* [EXERCISE PROMPT]: Copy out each line below containing "actions".

(Collected data)
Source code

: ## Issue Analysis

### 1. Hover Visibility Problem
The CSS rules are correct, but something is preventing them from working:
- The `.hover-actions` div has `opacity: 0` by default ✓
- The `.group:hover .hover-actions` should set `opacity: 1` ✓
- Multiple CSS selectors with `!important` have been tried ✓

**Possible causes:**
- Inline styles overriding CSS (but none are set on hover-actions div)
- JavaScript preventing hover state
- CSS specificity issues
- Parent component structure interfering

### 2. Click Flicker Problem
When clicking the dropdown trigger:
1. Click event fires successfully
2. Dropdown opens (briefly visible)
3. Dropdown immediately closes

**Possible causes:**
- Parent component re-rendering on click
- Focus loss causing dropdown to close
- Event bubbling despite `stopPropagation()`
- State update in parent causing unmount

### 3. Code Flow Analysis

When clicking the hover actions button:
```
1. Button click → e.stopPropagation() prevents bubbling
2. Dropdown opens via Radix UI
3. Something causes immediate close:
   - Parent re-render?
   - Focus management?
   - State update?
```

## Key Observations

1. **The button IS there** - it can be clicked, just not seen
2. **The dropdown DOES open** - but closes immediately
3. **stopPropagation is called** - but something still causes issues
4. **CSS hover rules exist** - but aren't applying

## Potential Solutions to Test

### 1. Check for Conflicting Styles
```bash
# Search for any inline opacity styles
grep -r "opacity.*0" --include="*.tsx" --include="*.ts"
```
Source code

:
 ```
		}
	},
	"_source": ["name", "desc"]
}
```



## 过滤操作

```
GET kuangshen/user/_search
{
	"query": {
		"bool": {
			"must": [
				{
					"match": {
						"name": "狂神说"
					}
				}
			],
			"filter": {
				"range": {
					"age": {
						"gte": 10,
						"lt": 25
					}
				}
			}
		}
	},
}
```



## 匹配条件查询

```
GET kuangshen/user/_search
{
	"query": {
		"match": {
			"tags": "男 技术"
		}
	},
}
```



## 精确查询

* [EXERCISE RESULT]:
- The `.hover-actions` div has `opacity: 0` by default ✓
- The `.group:hover .hover-actions` should set `opacity: 1` ✓
- Inline styles overriding CSS (but none are set on hover-actions div)
When clicking the hover actions button:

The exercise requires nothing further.